European countries that have been hit include Portugal, France, Italy and, right now, Greece, where dozens have died and heat levels have been high enough to melt cars. Particularly worrying at the moment are wildfires in Sweden, which has been dealing with temperatures of more than 30 C above the Arctic Circle.

These are the places that Lori Daniels, a professor of forest ecology at the University of British Columbia, listed off the top of her head. She’s one of three Canadian forest fire experts I got in touch with this week, to discuss whether my sense that the whole world was on fire was paranoia or reality.

All of them – Dr. Daniels, Mike Flannigan of the University of Alberta and Christian Messier of the Université du Québec à Montréal – said that recent years have shown an increase in fires in this country and worldwide. They all believed climate change was a contributing factor, and they all had suggestions for solutions, if governments and the rest of us can find the will.
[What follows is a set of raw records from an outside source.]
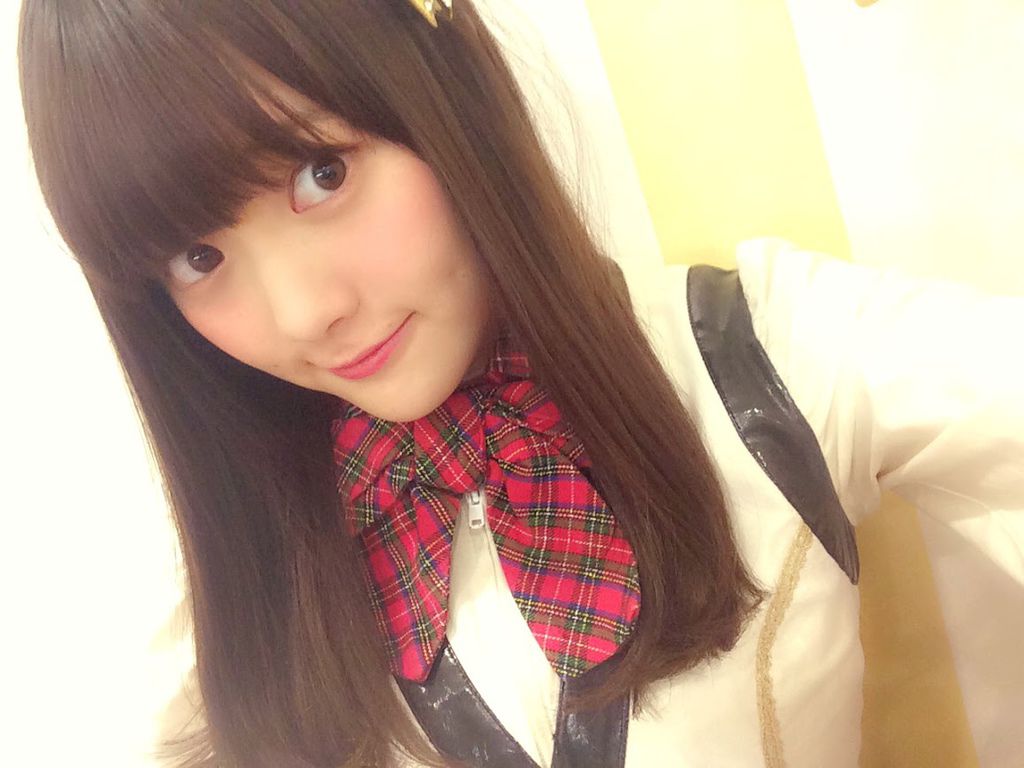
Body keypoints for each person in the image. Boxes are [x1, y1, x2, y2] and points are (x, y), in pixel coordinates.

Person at [17, 1, 1023, 767]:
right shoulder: (245, 580)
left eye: (321, 173)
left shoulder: (762, 357)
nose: (300, 312)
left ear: (442, 91)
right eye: (197, 256)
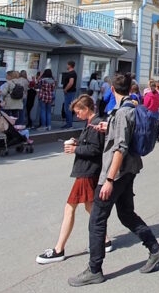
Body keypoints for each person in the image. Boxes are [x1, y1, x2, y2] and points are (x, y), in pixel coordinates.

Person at [69, 74, 159, 287]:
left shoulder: (123, 112)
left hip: (118, 172)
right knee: (126, 214)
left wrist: (109, 180)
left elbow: (120, 147)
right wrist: (108, 128)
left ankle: (95, 269)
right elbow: (124, 134)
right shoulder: (128, 108)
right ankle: (155, 249)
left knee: (97, 219)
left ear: (113, 89)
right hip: (130, 169)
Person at [36, 95, 111, 264]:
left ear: (86, 109)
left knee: (70, 208)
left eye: (79, 112)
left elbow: (95, 150)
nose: (77, 115)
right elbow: (93, 147)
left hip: (86, 171)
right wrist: (79, 143)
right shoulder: (93, 123)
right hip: (88, 170)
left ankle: (59, 249)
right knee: (90, 206)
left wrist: (75, 148)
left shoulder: (95, 125)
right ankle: (104, 240)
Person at [61, 61, 78, 128]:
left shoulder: (72, 73)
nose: (66, 66)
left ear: (70, 65)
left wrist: (65, 89)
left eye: (67, 65)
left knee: (67, 108)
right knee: (67, 108)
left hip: (69, 92)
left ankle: (69, 124)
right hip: (70, 92)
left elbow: (71, 83)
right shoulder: (72, 73)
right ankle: (68, 123)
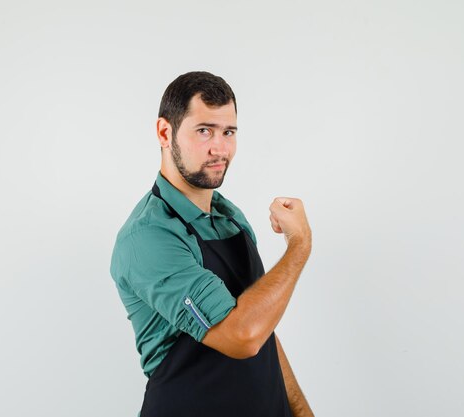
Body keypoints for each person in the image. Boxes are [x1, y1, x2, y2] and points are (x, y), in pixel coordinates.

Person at [110, 71, 314, 417]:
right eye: (204, 130)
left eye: (228, 132)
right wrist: (300, 245)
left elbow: (263, 329)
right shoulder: (148, 237)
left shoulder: (229, 215)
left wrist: (301, 411)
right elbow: (243, 335)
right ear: (164, 132)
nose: (219, 148)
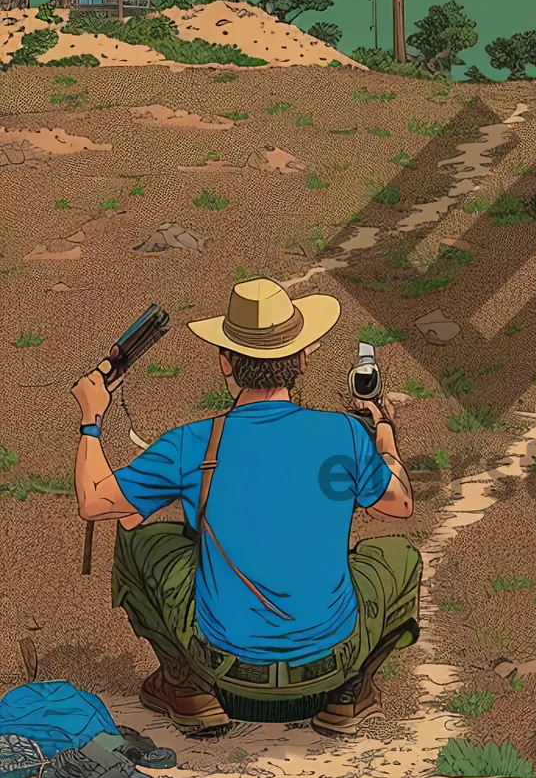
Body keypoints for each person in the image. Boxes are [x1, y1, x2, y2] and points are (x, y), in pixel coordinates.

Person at [70, 277, 421, 738]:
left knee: (140, 538)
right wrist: (383, 429)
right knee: (401, 558)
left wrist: (91, 419)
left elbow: (94, 501)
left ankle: (188, 687)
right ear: (300, 359)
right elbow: (399, 503)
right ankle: (349, 694)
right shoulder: (345, 435)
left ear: (225, 362)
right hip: (327, 665)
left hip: (229, 674)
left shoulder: (192, 442)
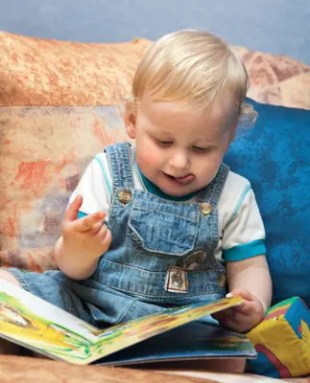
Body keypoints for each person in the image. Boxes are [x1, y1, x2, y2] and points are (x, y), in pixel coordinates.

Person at [0, 29, 272, 339]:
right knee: (6, 290)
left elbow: (250, 266)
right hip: (89, 303)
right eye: (164, 141)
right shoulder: (109, 170)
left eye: (201, 149)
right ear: (132, 119)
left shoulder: (234, 195)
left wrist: (253, 302)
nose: (179, 162)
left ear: (230, 135)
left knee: (230, 351)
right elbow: (73, 269)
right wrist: (78, 247)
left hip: (178, 325)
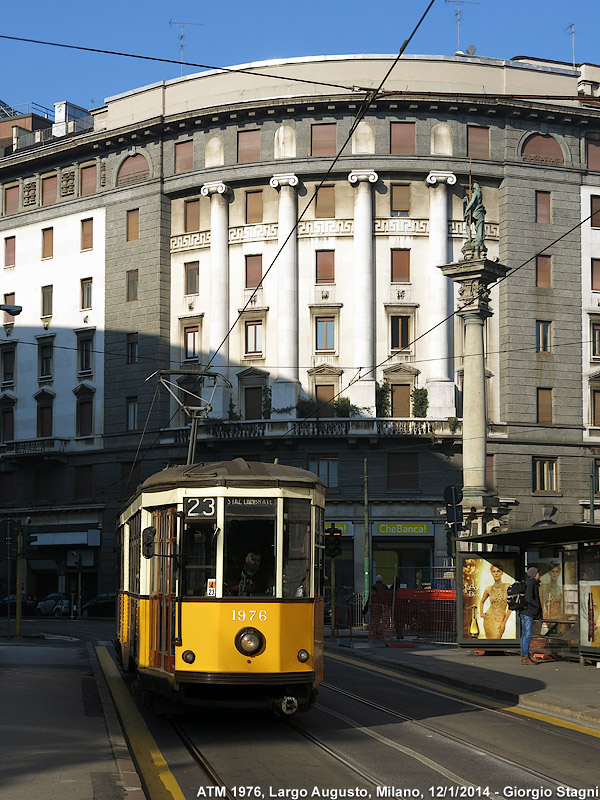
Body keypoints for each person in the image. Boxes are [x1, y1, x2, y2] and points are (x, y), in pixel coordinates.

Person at [479, 563, 511, 639]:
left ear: (502, 572)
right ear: (491, 573)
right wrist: (481, 613)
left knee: (497, 639)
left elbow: (511, 607)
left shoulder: (508, 586)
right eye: (494, 571)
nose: (496, 573)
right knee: (490, 643)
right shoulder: (488, 589)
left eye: (498, 571)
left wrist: (504, 622)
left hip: (500, 620)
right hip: (488, 619)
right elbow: (481, 602)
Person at [520, 566, 542, 665]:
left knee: (524, 634)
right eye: (538, 573)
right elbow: (529, 598)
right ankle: (525, 656)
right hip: (528, 612)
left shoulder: (528, 582)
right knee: (527, 634)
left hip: (524, 612)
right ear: (534, 574)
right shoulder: (531, 583)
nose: (539, 575)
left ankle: (524, 656)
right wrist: (537, 606)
Wildfires aren’t a problem in and of themselves. “Wildfires are normal, it’s the way the ecosystem functions,” Dr. Daniels said: the waxy cones of some pine trees require heat to release seeds. What is scary is how big and fast they have become, in part because the hot, dry, windy periods that nurture them are growing longer.

These new developments are almost certainly because of climate change: Dr. Daniels pointed to “unusual” activity that’s never been “documented" before recorded temperatures began to rise, while Mr. Messier wrote in an e-mail that “all simulation models predict that fire will increase due to climate change.”

Mr. Flannigan, who has been researching the subject for 30 years, is more blunt. “I and others attribute this to, and I can’t be any more clear than this, to human-caused climate change,” he said. Some reasons are easy to understand: As temperatures increase, dry seasons that produce ignitable materials become longer, and the chance of lightning increases too.

A more complicated climate-related factor at play is the jet stream, defined in a New Scientist article Mr. Flannigan recommends as “a fast-flowing river of air snaking continually round the northern hemisphere."

The jet stream “gets its energy from the temperature difference between Arctic areas and equatorial areas,” Mr. Flannigan says. When that difference shrinks, a weak jet stream makes weather stagnant, leading to floods in rainy areas and droughts in hot ones. This year has seen temperature records broken everywhere from Siberia to Algeria.

The result, according to Mr. Flannigan, is that “our world will have more fire now.”

The fire community, as they call themselves, caution against rushing to put them out: Dr. Daniels said wildfire intensity has increased in Canada as a result of the build-up of dry brush over the past 150 years, as the colonial instinct to suppress fire overtook Indigenous expertise in living with it.

In the past, low fires circulated through forests, eating brush while sparing older trees with stronger bark, and creating a patchwork of burned areas which worked as buffers in following years. Now, abundant kindling leads to more treetop fires with massive flames that destroy both old and young foliage, which are often too intense for firefighting efforts at all.

“We sometimes mistakenly think … the BC Wildfire Service is going to come and they will save the day,” she said. “But there are some fires where we’re just not able to stop them. We need to be better prepared. We need to be adapting.”

In wooded areas, that means cleaning debris off roofs, to protect houses from flying embers. Dr. Daniels wants government fire-planning efforts equal to the billions British Columbia has spent on earthquake resilience.

Mr. Messier said it’s important to plant fire-resistant species, because if trees don’t reach reproductive age, there’s a threat of forest collapse. He and Mr. Flannigan also suggest thinning trees in dense areas so blazes aren’t as intense.

I asked if cutting down trees is counterintuitive if fighting climate change is the ultimate goal. “Planting trees is a band-aid,” Mr. Flannigan said simply. “We have to reduce fossil fuel burning.”

Either that, or watch the world turn to ash.